- Written task 1
In the passage about the sphere, what did the son try the next day, and what was the result?

- Reading passage
After Day 2 of the training I picked the kids up from school and the sphere was in the car with me. The kids saw it and asked if I had bought them a new toy? I told them I needed to tell them a story about the sphere and the echidna (which I did) and talked about how when the sphere is closed its like us protecting ourselves from painful emotions and when it is open it is when we are able to open up talk and feel better. To my surprise the kids grabbed the sphere and identified with it right away explaining visually how they feel when closed and open and what makes them feel that way. They also went on to ask questions of me like what makes you happy? What makes you sad? And ‘can we use this everyday when we get home from school to talk about our day’? I said ‘sure’ so that’s when it started and I was thinking:
- Is this for real?
- How did they get this so quickly????
My daughter (10) opened the sphere and explained her day saying how she had a happy day. My son (6) closed the sphere when talking about recess and lunch when he didn’t have anyone to play with and how he felt sad. There was a short conversation between daughter and son about other ways to make new friends which you could see made sense to my son eg; asking others to play with him even if they said ‘no’ that it isn’t such a big deal....(he tried this out the next day and guess what? It worked! He made some new friends)

- Written task 2
Extract every line of the rows below that contains the word "täuscht". Case counts.

(Transcribed page contents)
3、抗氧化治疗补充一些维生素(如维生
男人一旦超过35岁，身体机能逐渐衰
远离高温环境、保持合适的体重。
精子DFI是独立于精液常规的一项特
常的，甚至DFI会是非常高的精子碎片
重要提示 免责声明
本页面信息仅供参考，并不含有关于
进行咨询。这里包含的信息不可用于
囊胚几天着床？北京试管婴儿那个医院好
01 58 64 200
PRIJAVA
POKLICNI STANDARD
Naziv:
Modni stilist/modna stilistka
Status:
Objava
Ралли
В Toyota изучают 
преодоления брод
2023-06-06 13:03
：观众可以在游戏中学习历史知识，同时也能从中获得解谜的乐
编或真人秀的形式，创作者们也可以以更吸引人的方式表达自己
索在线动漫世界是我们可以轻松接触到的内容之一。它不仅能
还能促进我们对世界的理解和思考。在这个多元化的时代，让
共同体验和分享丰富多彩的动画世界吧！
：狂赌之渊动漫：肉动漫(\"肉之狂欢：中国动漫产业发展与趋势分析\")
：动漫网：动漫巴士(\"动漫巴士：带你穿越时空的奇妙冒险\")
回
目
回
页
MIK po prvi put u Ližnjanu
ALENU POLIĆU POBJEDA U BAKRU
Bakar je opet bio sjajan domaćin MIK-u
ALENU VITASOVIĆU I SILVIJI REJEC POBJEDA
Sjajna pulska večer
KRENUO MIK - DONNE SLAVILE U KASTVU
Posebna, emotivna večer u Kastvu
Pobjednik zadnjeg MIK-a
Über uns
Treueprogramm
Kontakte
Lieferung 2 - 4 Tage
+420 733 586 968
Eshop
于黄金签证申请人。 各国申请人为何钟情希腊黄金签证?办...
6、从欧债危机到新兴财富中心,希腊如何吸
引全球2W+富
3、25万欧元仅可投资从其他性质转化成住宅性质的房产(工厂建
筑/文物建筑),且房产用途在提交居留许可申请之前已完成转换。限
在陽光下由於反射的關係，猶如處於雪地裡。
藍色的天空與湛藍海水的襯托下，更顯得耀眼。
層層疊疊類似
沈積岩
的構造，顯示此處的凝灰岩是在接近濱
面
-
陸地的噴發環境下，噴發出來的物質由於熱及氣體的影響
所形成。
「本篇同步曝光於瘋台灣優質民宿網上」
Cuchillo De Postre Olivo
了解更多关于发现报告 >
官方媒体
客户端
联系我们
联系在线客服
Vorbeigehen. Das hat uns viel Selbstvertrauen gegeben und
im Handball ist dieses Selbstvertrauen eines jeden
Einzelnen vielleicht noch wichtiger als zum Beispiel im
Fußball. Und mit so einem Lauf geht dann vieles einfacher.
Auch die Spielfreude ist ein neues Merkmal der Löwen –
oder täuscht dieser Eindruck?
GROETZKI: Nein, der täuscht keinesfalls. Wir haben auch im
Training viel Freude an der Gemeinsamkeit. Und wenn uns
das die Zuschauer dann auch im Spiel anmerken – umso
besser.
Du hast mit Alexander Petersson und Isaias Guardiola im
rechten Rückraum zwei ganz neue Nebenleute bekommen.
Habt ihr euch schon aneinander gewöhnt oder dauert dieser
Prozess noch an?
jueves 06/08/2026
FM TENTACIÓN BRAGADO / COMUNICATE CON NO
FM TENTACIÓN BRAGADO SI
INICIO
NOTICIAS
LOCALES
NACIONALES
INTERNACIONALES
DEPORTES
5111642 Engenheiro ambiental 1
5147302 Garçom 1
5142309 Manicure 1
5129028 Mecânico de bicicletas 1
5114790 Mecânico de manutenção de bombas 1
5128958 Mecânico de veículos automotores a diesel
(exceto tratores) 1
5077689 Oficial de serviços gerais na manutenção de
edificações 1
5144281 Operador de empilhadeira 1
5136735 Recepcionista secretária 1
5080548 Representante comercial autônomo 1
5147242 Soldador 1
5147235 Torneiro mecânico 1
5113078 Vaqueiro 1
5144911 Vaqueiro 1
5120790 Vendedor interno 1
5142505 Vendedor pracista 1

- Exercise solution 1
He asked others to play with him, and it worked: he made some new friends.

- Exercise solution 2
oder täuscht dieser Eindruck?
GROETZKI: Nein, der täuscht keinesfalls. Wir haben auch im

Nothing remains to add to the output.